## What you are asked to do
Apart from the pictures, the listing is to be returned exactly.

## Data block

....................

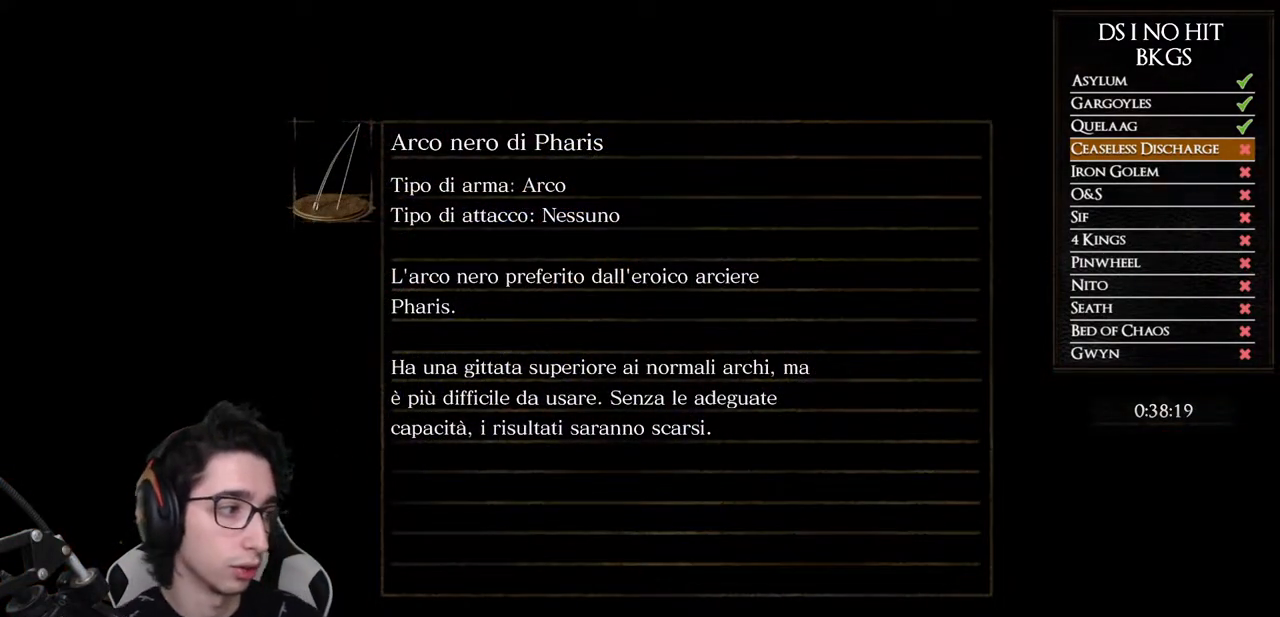
{"buttons": [], "left_stick": "center", "right_stick": "center", "button_events": []}
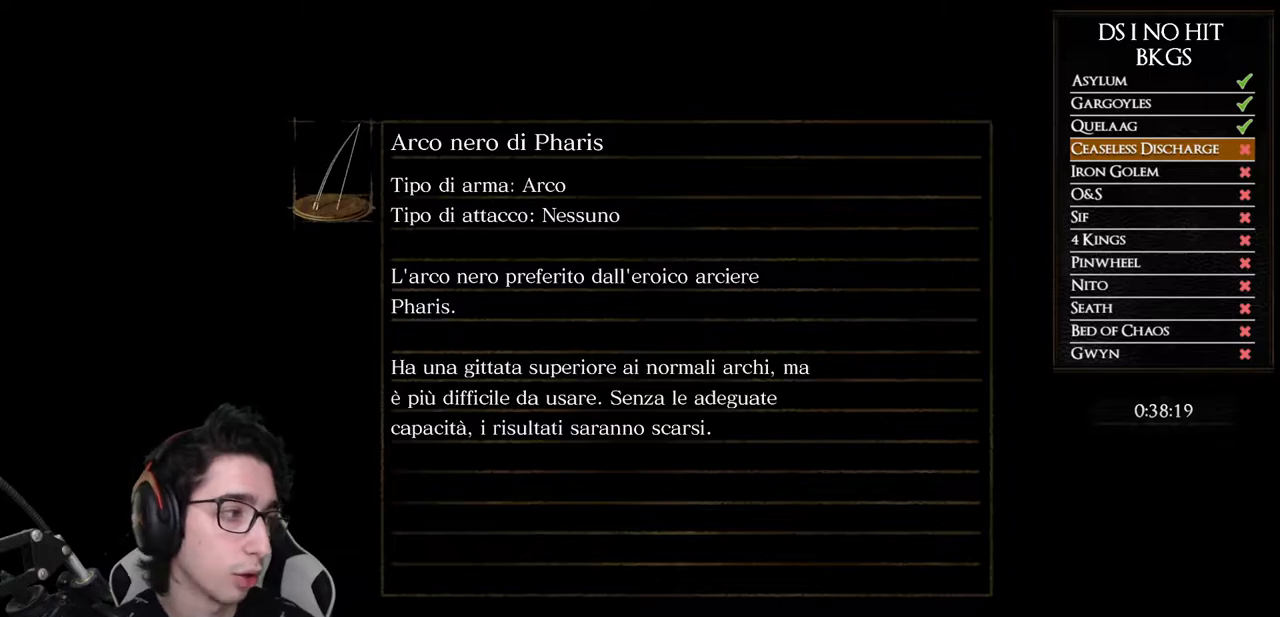
{"buttons": [], "left_stick": "center", "right_stick": "center", "button_events": []}
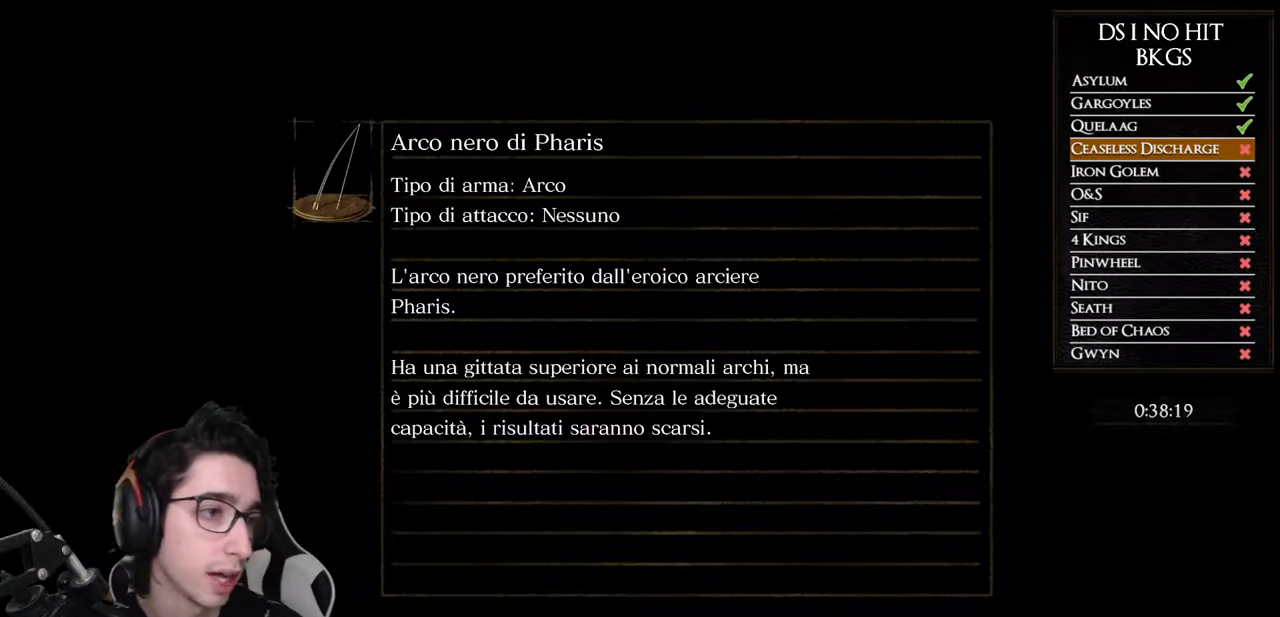
{"buttons": [], "left_stick": "center", "right_stick": "center", "button_events": []}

....................

## Exercise output
{"buttons": [], "left_stick": "center", "right_stick": "center", "button_events": []}
{"buttons": [], "left_stick": "center", "right_stick": "center", "button_events": []}
{"buttons": [], "left_stick": "center", "right_stick": "center", "button_events": []}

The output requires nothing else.